Water is drying up at an alarming rate in the United States, China and other major countries, putting us in major danger, says J.S. Famiglietti, an earth sciences professor at the University of California, Irvine.
The groundwater lying below the earth’s surface in soil and aquifers supplies up to one-third of the water used on this planet. It's particularly vital in the case of serious droughts, such as those occurring in California and Brazil now, the
Financial Times reports.
But that water is being used up so quickly in parched areas now that it can't be easily refurbished naturally, according Famiglietti, senior water scientist at the NASA Jet Propulsion Laboratory at the California Institute of Technology.

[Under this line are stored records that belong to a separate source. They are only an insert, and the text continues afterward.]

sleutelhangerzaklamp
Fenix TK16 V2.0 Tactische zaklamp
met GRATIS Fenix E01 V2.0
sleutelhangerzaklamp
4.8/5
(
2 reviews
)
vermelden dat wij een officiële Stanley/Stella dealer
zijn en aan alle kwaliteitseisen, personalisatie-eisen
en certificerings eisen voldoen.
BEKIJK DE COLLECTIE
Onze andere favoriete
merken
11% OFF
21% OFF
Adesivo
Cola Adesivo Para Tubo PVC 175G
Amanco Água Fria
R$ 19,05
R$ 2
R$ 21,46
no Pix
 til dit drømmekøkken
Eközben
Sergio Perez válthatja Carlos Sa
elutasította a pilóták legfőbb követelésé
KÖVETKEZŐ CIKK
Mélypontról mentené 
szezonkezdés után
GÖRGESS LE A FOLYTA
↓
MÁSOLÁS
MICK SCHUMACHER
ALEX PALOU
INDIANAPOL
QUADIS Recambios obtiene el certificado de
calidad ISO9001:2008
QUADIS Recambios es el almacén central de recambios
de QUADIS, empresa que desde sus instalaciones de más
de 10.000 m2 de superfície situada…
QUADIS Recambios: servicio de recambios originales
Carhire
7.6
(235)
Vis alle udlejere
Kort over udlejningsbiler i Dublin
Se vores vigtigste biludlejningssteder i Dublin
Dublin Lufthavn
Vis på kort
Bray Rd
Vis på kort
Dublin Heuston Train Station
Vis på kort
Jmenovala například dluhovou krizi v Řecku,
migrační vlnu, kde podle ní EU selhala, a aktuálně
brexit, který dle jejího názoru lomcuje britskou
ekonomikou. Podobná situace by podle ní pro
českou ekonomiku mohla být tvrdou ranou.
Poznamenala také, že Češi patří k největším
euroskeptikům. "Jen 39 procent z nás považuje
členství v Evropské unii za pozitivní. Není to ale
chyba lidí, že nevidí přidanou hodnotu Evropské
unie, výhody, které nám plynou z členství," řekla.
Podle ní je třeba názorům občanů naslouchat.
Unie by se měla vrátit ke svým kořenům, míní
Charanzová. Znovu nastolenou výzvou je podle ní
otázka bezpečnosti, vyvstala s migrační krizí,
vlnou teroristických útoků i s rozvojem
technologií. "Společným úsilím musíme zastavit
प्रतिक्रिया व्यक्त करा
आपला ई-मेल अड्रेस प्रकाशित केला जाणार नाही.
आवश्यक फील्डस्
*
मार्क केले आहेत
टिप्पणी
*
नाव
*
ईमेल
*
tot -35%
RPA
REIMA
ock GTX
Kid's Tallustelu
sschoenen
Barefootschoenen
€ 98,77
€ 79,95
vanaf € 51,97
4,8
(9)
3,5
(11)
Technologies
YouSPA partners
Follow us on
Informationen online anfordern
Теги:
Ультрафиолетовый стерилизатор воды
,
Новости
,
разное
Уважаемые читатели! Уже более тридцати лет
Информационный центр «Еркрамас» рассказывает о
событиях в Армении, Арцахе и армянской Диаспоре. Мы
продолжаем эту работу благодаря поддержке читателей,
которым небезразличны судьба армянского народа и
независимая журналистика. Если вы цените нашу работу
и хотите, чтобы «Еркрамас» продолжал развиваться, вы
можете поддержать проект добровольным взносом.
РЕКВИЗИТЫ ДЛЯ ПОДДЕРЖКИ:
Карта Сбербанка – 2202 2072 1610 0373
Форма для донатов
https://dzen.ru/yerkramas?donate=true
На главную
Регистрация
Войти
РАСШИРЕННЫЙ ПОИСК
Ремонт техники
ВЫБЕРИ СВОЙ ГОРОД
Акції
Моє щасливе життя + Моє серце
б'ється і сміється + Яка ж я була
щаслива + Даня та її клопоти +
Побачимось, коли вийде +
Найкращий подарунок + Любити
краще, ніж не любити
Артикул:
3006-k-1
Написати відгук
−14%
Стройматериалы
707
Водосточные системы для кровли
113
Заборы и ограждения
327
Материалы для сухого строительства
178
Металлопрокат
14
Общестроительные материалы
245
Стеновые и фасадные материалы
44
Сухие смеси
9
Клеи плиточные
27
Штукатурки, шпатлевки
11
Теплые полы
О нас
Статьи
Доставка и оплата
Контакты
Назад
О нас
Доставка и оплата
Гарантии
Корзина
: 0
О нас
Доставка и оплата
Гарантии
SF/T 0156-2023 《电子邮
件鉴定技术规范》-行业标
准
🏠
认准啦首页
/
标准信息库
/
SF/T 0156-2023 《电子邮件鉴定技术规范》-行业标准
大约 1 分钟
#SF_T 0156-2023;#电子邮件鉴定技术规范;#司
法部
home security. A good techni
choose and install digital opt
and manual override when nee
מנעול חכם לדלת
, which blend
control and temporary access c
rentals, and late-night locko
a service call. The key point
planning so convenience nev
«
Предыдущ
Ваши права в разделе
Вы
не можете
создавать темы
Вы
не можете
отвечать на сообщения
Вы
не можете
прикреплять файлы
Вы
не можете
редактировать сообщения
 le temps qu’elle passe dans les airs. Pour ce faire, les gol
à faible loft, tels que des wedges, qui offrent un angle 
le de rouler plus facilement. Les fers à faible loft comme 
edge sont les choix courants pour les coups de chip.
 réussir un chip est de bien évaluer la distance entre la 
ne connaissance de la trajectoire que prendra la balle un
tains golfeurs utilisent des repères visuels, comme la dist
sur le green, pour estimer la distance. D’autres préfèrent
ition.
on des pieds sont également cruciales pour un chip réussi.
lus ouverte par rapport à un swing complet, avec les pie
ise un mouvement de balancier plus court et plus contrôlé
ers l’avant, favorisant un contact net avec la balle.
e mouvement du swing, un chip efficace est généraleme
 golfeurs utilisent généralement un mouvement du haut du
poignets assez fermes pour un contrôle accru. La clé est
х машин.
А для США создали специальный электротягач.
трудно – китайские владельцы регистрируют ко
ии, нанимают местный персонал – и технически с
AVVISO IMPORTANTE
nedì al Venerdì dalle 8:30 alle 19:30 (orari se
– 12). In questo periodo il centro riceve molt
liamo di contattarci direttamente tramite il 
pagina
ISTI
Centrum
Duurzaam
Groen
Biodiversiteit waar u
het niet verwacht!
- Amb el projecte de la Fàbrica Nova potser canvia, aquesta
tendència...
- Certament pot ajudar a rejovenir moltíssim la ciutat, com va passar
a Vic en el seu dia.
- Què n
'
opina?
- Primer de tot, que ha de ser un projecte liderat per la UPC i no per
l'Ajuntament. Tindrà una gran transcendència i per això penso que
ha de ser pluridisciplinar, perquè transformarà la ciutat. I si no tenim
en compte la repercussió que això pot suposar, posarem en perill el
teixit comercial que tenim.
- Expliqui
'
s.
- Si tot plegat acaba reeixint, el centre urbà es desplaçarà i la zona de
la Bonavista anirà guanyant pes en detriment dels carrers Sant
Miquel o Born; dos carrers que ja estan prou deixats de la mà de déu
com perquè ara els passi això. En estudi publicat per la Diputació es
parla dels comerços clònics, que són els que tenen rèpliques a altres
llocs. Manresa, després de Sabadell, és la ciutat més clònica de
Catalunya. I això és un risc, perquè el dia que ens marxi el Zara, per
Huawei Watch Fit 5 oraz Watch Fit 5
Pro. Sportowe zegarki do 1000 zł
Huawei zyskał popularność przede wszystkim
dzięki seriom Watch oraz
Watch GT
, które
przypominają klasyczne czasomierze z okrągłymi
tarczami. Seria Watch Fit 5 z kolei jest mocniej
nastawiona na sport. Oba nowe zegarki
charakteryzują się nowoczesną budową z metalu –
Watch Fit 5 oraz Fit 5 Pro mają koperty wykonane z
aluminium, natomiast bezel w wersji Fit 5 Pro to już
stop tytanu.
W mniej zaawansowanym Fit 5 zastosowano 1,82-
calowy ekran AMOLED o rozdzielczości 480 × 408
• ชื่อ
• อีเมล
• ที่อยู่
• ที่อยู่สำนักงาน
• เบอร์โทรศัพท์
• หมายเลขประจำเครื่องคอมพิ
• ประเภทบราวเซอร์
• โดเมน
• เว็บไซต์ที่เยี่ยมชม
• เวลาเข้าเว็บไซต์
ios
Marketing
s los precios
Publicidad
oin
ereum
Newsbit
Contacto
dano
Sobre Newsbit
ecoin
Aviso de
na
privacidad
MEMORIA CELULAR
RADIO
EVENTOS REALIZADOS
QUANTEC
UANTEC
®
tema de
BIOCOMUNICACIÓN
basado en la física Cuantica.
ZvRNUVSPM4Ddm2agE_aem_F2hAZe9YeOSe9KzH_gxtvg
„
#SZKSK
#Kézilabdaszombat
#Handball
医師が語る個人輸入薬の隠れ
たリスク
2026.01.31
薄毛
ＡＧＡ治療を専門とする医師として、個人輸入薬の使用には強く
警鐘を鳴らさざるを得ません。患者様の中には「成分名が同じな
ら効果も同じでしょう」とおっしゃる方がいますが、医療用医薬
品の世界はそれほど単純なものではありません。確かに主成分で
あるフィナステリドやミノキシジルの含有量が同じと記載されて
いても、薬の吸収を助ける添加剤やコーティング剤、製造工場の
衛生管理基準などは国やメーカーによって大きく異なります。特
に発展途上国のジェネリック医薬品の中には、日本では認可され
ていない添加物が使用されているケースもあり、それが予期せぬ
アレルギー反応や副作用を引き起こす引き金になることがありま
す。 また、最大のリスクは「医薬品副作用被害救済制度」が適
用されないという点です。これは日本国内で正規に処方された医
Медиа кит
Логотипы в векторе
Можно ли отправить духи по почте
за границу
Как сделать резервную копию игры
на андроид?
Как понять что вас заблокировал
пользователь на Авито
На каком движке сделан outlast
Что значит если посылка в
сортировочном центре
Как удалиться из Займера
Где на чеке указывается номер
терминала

"Many of the largest aquifers on most continents are being mined," he writes in the journal
Nature Climate Change. "Without a sustainable groundwater reserve, global water security is at a far greater risk than is currently recognized."
Endangered areas include the High Plains and Central Valley aquifers in the United States, the North China Plain, Australia’s Canning Basin and the aquifers beneath northwestern India and the Middle East.
"Groundwater depletion the world over poses a far greater threat to global water security than is currently acknowledged," Famiglietti writes.
Meanwhile, Rhett Larson, a law professor at Arizona State University, notes water's strategic geopolitical importance.
"The tide of war and peace often turns on water, as is the case with the conflict in Iraq and Syria against the Islamic State of Iraq and the Levant," he writes in an article for
The Huffington Post.
"Water security should have a higher priority in U.S. domestic and foreign policy, as water security is a necessary precondition for peace and stability."